◆ **Exercise description**:
Print every line of text from the records below verbatim, in the original order. Omit the pictures.

##### Data to process

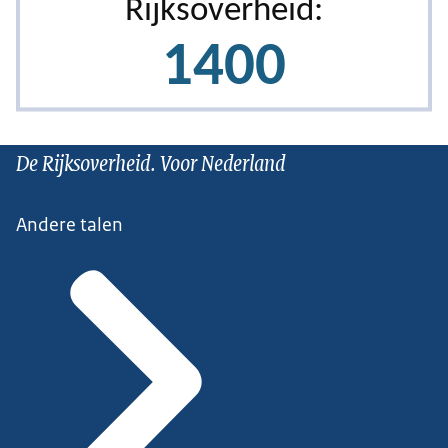
De Rijksoverheid. Voor Nederland
Andere talen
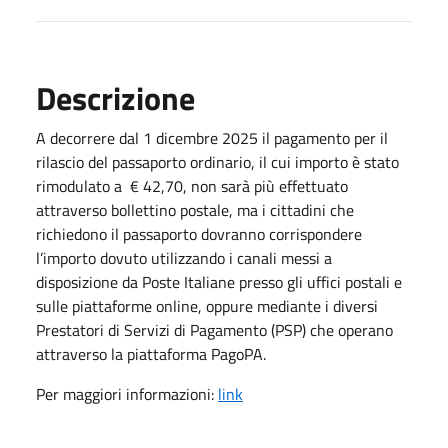
Descrizione
A decorrere dal 1 dicembre 2025 il pagamento per il
rilascio del passaporto ordinario, il cui importo è stato
rimodulato a € 42,70, non sarà più effettuato
attraverso bollettino postale, ma i cittadini che
richiedono il passaporto dovranno corrispondere
l’importo dovuto utilizzando i canali messi a
disposizione da Poste Italiane presso gli uffici postali e
sulle piattaforme online, oppure mediante i diversi
Prestatori di Servizi di Pagamento (PSP) che operano
attraverso la piattaforma PagoPA.
Per maggiori informazioni:
link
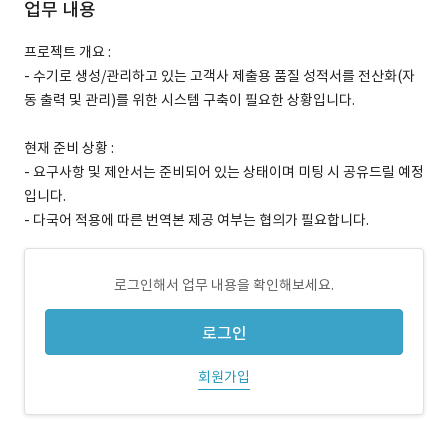
업무 내용
프로젝트 개요 :
- 수기로 생성/관리하고 있는 고객사 제출용 품질 성적서를 전산화(자
동 출력 및 관리)를 위한 시스템 구축이 필요한 상황입니다.
현재 준비 상황 :
- 요구사항 및 제안서는 준비되어 있는 상태이며 미팅 시 공유드릴 예정
입니다.
- 다국어 적용에 따른 번역본 제공 여부는 협의가 필요합니다.
로그인해서 업무 내용을 확인해보세요.
로그인
회원가입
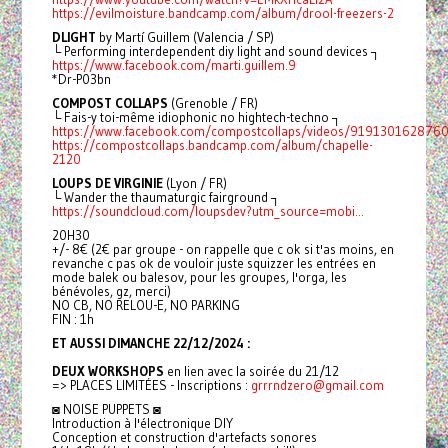
https://evilmoisture.bandcamp.com/album/drool-freezers-2
DLIGHT
by Martí Guillem (Valencia / SP)
└ Performing interdependent diy light and sound devices ┐
https://www.facebook.com/marti.guillem.9
*Dr-P03bn
COMPOST COLLAPS
(Grenoble / FR)
└ Fais-y toi-même idiophonic no hightech-techno ┐
https://www.facebook.com/compostcollaps/videos/919130162876
https://compostcollaps.bandcamp.com/album/chapelle-
2120
LOUPS DE VIRGINIE
(Lyon / FR)
└ Wander the thaumaturgic fairground ┐
https://soundcloud.com/loupsdev?utm_source=mobi...
20H30
+/- 8€ (2€ par groupe - on rappelle que c ok si t'as moins, en
revanche c pas ok de vouloir juste squizzer les entrées en
mode balek ou balesov, pour les groupes, l'orga, les
bénévoles, gz, merci)
NO CB, NO RELOU-E, NO PARKING
FIN : 1h
ET AUSSI DIMANCHE 22/12/2024 :
DEUX WORKSHOPS
en lien avec la soirée du 21/12
=> PLACES LIMITÉES - Inscriptions :
grrrndzero@gmail.com
◙ NOISE PUPPETS ◙
Introduction à l'électronique DIY
Conception et construction d'artefacts sonores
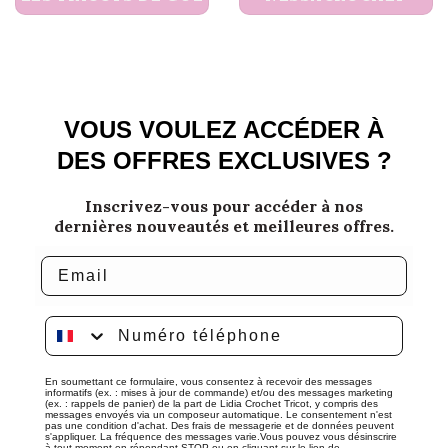
VOUS VOULEZ ACCÉDER À
DES OFFRES EXCLUSIVES ?
Inscrivez-vous pour accéder à nos
dernières nouveautés et meilleures offres.
Email
Numéro téléphone
En soumettant ce formulaire, vous consentez à recevoir des messages
informatifs (ex. : mises à jour de commande) et/ou des messages marketing
(ex. : rappels de panier) de la part de Lidia Crochet Tricot, y compris des
messages envoyés via un composeur automatique. Le consentement n'est
pas une condition d'achat. Des frais de messagerie et de données peuvent
s'appliquer. La fréquence des messages varie.Vous pouvez vous désinscrire
à tout moment en répondant STOP ou en cliquant sur le lien de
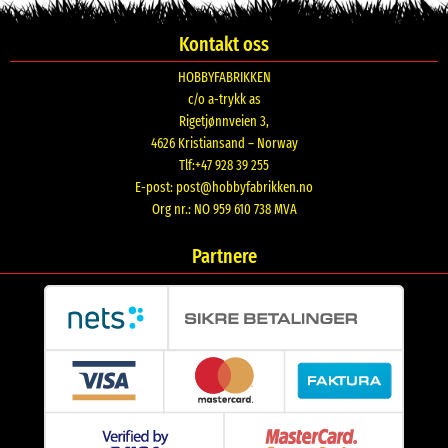
Kontakt oss
HOBBYFABRIKKEN
c/o a-trykk as
Rigetjønnveien 3,
4626 Kristiansand – Norway
Tlf:+47 928 39 255
E-post:
post@hobbyfabrikken.no
Org nr.: NO 959 610 738 MVA
Partnere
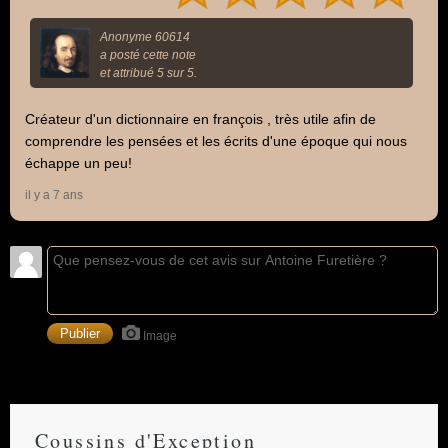
Anonyme 60614
a posté cette note
et attribué 5 sur 5.
Créateur d'un dictionnaire en françois , très utile afin de
comprendre les pensées et les écrits d'une époque qui nous
échappe un peu!
il y a 7 ans
Image
Coussins d'Exception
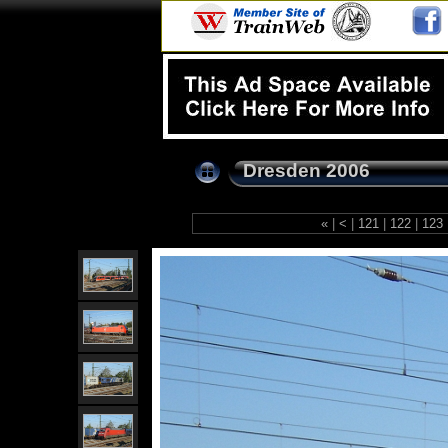
Dresden 2006
«
|
<
|
121
|
122
|
123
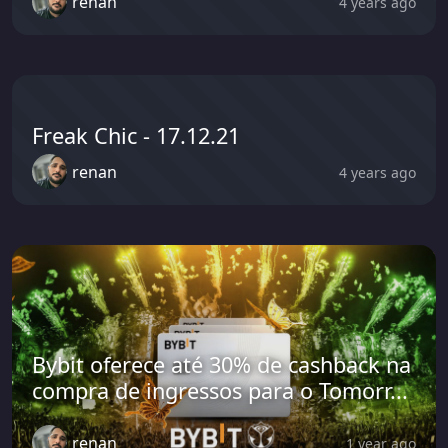
renan
4 years ago
Freak Chic - 17.12.21
renan
4 years ago
Bybit oferece até 30% de cashback na
compra de ingressos para o Tomorr...
renan
1 year ago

##########

◆ **Solution to the problem**:
De Rijksoverheid. Voor Nederland
Andere talen
Descrizione
A decorrere dal 1 dicembre 2025 il pagamento per il
rilascio del passaporto ordinario, il cui importo è stato
rimodulato a € 42,70, non sarà più effettuato
attraverso bollettino postale, ma i cittadini che
richiedono il passaporto dovranno corrispondere
l’importo dovuto utilizzando i canali messi a
disposizione da Poste Italiane presso gli uffici postali e
sulle piattaforme online, oppure mediante i diversi
Prestatori di Servizi di Pagamento (PSP) che operano
attraverso la piattaforma PagoPA.
Per maggiori informazioni:
link
업무 내용
프로젝트 개요 :
- 수기로 생성/관리하고 있는 고객사 제출용 품질 성적서를 전산화(자
동 출력 및 관리)를 위한 시스템 구축이 필요한 상황입니다.
현재 준비 상황 :
- 요구사항 및 제안서는 준비되어 있는 상태이며 미팅 시 공유드릴 예정
입니다.
- 다국어 적용에 따른 번역본 제공 여부는 협의가 필요합니다.
로그인해서 업무 내용을 확인해보세요.
로그인
회원가입
https://evilmoisture.bandcamp.com/album/drool-freezers-2
DLIGHT
by Martí Guillem (Valencia / SP)
└ Performing interdependent diy light and sound devices ┐
https://www.facebook.com/marti.guillem.9
*Dr-P03bn
COMPOST COLLAPS
(Grenoble / FR)
└ Fais-y toi-même idiophonic no hightech-techno ┐
https://www.facebook.com/compostcollaps/videos/919130162876
https://compostcollaps.bandcamp.com/album/chapelle-
2120
LOUPS DE VIRGINIE
(Lyon / FR)
└ Wander the thaumaturgic fairground ┐
https://soundcloud.com/loupsdev?utm_source=mobi...
20H30
+/- 8€ (2€ par groupe - on rappelle que c ok si t'as moins, en
revanche c pas ok de vouloir juste squizzer les entrées en
mode balek ou balesov, pour les groupes, l'orga, les
bénévoles, gz, merci)
NO CB, NO RELOU-E, NO PARKING
FIN : 1h
ET AUSSI DIMANCHE 22/12/2024 :
DEUX WORKSHOPS
en lien avec la soirée du 21/12
=> PLACES LIMITÉES - Inscriptions :
grrrndzero@gmail.com
◙ NOISE PUPPETS ◙
Introduction à l'électronique DIY
Conception et construction d'artefacts sonores
VOUS VOULEZ ACCÉDER À
DES OFFRES EXCLUSIVES ?
Inscrivez-vous pour accéder à nos
dernières nouveautés et meilleures offres.
Email
Numéro téléphone
En soumettant ce formulaire, vous consentez à recevoir des messages
informatifs (ex. : mises à jour de commande) et/ou des messages marketing
(ex. : rappels de panier) de la part de Lidia Crochet Tricot, y compris des
messages envoyés via un composeur automatique. Le consentement n'est
pas une condition d'achat. Des frais de messagerie et de données peuvent
s'appliquer. La fréquence des messages varie.Vous pouvez vous désinscrire
à tout moment en répondant STOP ou en cliquant sur le lien de
Kontakt oss
HOBBYFABRIKKEN
c/o a-trykk as
Rigetjønnveien 3,
4626 Kristiansand – Norway
Tlf:+47 928 39 255
E-post:
post@hobbyfabrikken.no
Org nr.: NO 959 610 738 MVA
Partnere
Anonyme 60614
a posté cette note
et attribué 5 sur 5.
Créateur d'un dictionnaire en françois , très utile afin de
comprendre les pensées et les écrits d'une époque qui nous
échappe un peu!
il y a 7 ans
Image
Coussins d'Exception
Dresden 2006
«
|
<
|
121
|
122
|
123
renan
4 years ago
Freak Chic - 17.12.21
renan
4 years ago
Bybit oferece até 30% de cashback na
compra de ingressos para o Tomorr...
renan
1 year ago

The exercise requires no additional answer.